Required action 1 ▸ From the essay on Fisher Ames, reproduce the passage between "Fisher Ames: Forgotten" and "whole of society.", inclusive, substituting "vaults" for "coffers".
Required action 2 ▸ Translate this sentence from the essay on Fisher Ames into Spanish: "Smith contended that the wealth of a nation is not dependent on how much gold or other precious metals it has in its coffers, but on the quantity of the goods and services produced by the people."

*** Opening of Supplied passage ***

Fisher Ames: Forgotten Defender of Liberty

Mr. Wolfe is completing his undergraduate studies at Hillsdale College In Michigan.

When students of the free society look back into history for the first exposition of the private enterprise economy, they rightly turn to Adam Smith’s The Wealth of Nations. Smith contended that the wealth of a nation is not dependent on how much gold or other precious metals it has in its coffers, but on the quantity of the goods and services produced by the people. Individuals, if left alone by the state, Smith wrote, would work together in the competitive market to produce wealth for the whole of society.

Another outstanding historic defender of ordered liberty is the French economist, statesman and author, Frederic Bastiat. Writing at the time of the Revolutions of 1848, Bastiat combatted the socialist fallacies which were threatening to take over European society. Both in such written works as The Law, and in his role as statesman, Bastiat up held the principles of limited government, private property, and the market economy.

In the context of early American history, and especially the founding of the United States, two of the best known proponents of a free economy were Pelatiah Webster and Thomas Jefferson. Webster warned Americans that inflation would destroy the economy by increasing the money supply without a corresponding growth in production, and thus debase the currency to worthlessness. And Jefferson is olden quoted as saying that individuals competing freely in the marketplace will help bring about a prosperous commonwealth.

But there is an American of the generation of the Founding Fathers who had read and understood the theoretical principles of the free market as expounded by Adam Smith, and, like Bastiat, had acted out these principles in the realm of politics. He is one of our forgotten defenders of ordered liberty, and deserves the attention of all serious students of the free society. Fisher Ames, of Dedham in Massachusetts, was a lifelong champion of private property, and of an economy unhampered by government intervention.

*** Close of Supplied passage ***
*** Opening of Extracted material ***

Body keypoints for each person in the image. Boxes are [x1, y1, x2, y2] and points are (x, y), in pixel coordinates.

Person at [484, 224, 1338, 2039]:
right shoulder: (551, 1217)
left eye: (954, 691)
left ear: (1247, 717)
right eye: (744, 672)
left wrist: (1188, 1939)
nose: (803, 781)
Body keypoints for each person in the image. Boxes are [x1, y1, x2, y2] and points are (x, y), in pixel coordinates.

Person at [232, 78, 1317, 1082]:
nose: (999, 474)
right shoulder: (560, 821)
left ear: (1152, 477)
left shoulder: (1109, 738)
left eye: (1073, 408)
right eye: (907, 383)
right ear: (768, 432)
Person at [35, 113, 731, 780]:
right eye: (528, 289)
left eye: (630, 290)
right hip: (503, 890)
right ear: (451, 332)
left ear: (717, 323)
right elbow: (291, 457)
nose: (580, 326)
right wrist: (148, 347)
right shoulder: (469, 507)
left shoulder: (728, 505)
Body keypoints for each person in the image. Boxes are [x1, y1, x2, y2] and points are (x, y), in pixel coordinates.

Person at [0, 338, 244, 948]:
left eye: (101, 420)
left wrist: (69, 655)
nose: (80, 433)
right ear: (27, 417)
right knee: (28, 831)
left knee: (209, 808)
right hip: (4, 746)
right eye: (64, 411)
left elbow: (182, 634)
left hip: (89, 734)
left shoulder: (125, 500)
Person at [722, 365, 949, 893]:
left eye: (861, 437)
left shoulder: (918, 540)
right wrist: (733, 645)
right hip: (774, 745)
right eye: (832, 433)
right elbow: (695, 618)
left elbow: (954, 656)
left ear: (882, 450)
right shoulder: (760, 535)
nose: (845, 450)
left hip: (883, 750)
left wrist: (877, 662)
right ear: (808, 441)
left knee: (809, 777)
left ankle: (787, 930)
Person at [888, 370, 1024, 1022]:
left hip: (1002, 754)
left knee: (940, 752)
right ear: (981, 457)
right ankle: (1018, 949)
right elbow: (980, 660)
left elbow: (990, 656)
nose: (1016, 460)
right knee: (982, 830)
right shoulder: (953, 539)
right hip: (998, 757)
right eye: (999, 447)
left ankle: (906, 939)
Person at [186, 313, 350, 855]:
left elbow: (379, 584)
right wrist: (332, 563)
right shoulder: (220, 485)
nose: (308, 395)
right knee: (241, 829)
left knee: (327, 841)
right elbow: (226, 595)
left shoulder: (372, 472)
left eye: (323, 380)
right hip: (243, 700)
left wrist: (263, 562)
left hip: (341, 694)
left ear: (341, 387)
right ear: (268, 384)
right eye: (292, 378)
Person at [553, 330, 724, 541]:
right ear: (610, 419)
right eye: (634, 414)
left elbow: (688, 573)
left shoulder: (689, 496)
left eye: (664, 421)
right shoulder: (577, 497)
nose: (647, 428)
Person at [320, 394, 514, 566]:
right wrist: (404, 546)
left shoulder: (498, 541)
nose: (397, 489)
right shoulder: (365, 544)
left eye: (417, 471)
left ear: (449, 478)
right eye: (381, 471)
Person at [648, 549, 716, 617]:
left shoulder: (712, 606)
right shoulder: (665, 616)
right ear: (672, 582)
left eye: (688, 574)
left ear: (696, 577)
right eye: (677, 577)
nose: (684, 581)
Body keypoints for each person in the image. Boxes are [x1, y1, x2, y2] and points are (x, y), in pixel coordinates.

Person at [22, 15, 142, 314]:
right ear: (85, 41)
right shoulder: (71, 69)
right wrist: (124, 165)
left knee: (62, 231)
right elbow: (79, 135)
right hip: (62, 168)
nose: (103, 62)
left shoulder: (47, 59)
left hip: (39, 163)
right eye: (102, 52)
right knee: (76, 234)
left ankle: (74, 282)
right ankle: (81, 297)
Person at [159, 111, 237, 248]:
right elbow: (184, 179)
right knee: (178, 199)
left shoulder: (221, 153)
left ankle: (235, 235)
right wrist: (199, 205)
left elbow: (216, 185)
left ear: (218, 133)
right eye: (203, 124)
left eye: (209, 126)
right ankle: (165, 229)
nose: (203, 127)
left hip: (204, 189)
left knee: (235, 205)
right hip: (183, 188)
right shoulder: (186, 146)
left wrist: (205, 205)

*** Close of Extracted material ***

Written answer 1 ▸
Fisher Ames: Forgotten Defender of Liberty

Mr. Wolfe is completing his undergraduate studies at Hillsdale College In Michigan.

When students of the free society look back into history for the first exposition of the private enterprise economy, they rightly turn to Adam Smith’s The Wealth of Nations. Smith contended that the wealth of a nation is not dependent on how much gold or other precious metals it has in its vaults, but on the quantity of the goods and services produced by the people. Individuals, if left alone by the state, Smith wrote, would work together in the competitive market to produce wealth for the whole of society.

Written answer 2 ▸ Smith sostenía que la riqueza de una nación no depende de cuánto oro u otros metales preciosos tenga en sus arcas, sino de la cantidad de bienes y servicios producidos por el pueblo.